Here’s the thing: we need statewide reform, because there’s really nothing in it for 1 town to do the right thing if the other towns around it are not, why should 1 town say, “Okay, we’re going to legalize up to 4 units on any lot”, if the town next door is like,”No, we’re sitting with our 2-acre zoning”. It doesn’t make sense.
What I talk with these towns about is that nearly every town has a village center. What I try to convince them is, okay, you can require giant lots out in the rural district. That’s fine. We can talk about the road costs, but that’s not a terrible thing. But you have to allow a more historically appropriate pattern somewhere. You need to lean into your village, you need to replicate your village. There are ways of dealing with water and sewage and septic that will allow you to have closer lots.

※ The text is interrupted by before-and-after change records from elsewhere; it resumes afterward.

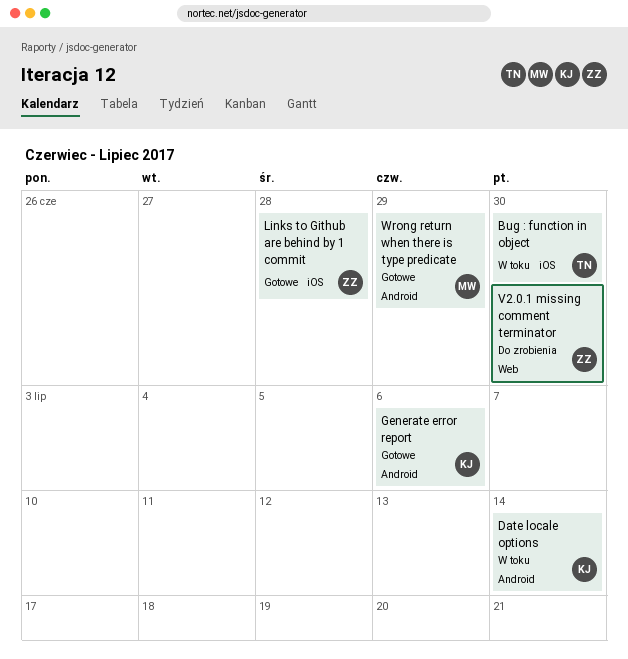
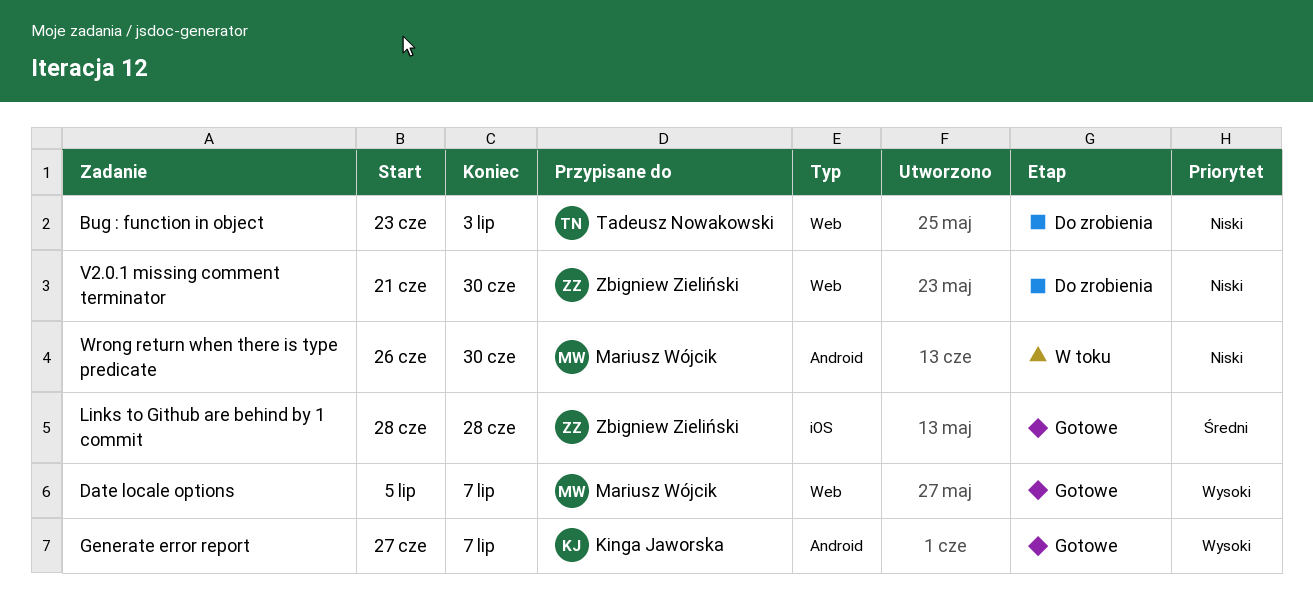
Bug : function in object, status: W toku -> Do zrobienia
Bug : function in object, label: iOS -> Web
Bug : function in object, due: Jun 30 -> Jul 3
Date locale options, status: W toku -> Gotowe
Date locale options, owner: Kinga Jaworska -> Mariusz Wójcik
Date locale options, label: Android -> Web
Date locale options, due: Jul 14 -> Jul 7
Generate error report, due: Jul 6 -> Jul 7
Wrong return when there is type predicate, status: Gotowe -> W toku
Wrong return when there is type predicate, due: Jun 29 -> Jun 30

I come from a long line of storytellers. If you take a group of people who showed up at a meeting, they’re cranky when they get there because they’re pretty sure that somebody is trying to put something over on them. I send out postcards that say, “Come to housing camp, we’re going to talk about housing issues facing your town!”, and then I go check the local Facebook page to see what’s going on. Sometimes, they’re convinced it’s a communist plot, and that all these housing units that we’re talking about are there to house illegal aliens. And also, that I hate their pickup trucks. That actually is true. I do hate their pickup trucks.
But what I’m trying to do is tell a story and help them tell their stories to each other about their lives and their housing situation. I want them to talk to the people at their table, and I want them to tell their stories, and I want them to tell the stories of people who aren’t in the room. I want you to care about those people who aren’t here.
I served 4 terms in the New Hampshire House. Do you know anything about the New Hampshire House? It is the third-largest English-speaking legislative body in the world. After the House of Commons and the US House of Representatives, the New Hampshire House has 400 members. For every 3200 people, you have a rep. My town has 6400 people. We have 2. You can’t get anything done, every term, the turnover is just punishing. Something like 1/3 of the House turns over every 2 years. You constantly get new people who don’t know anything about how anything works. Also, they pay you $200 and they take out federal taxes. I told somebody the other day, it’s not even enough to buy a pair of fancy shoes.
Of the jobs I’ve ever had, or all the careers I’ve ever had, or even the jobs I ever wanted, they all had that storytelling piece. I taught everything, but I loved teaching history because that’s storytelling. I went to seminary, that’s nothing but storytelling. They are what makes us who we are, the stories that we tell about ourselves.
I see this a lot right now, because the housing market is so tight everywhere — everybody is looking for a villain, right? The latest is Blackrock. Blackrock is coming to your neighborhood to buy all the houses, they’ll inflate the prices and not maintain them. But that model only works if your place is already undervalued. Memphis. Southeast Atlanta. Jacksonville, Florida, all of those places, those neighborhoods that have been underinvested in, and that are primarily occupied by black and brown folks, those places are ripe for that model. But in most places, that’s not your villain. The villain is you.
Our zoning codes make our places worse. I’d like to see an understanding that if we hope to have adequate housing choice, adequate housing availability, adequate housing attainability, we have to allow more housing to be built, across the board. We just haven’t built enough and we haven’t built the right things. We’ve privileged 2 things: big, single family houses on lots out by the edge of town, and 40-unit garden apartment complexes out by the highway. Those are the only things we built in most places for the last 50 years. We need to go back to building actual places.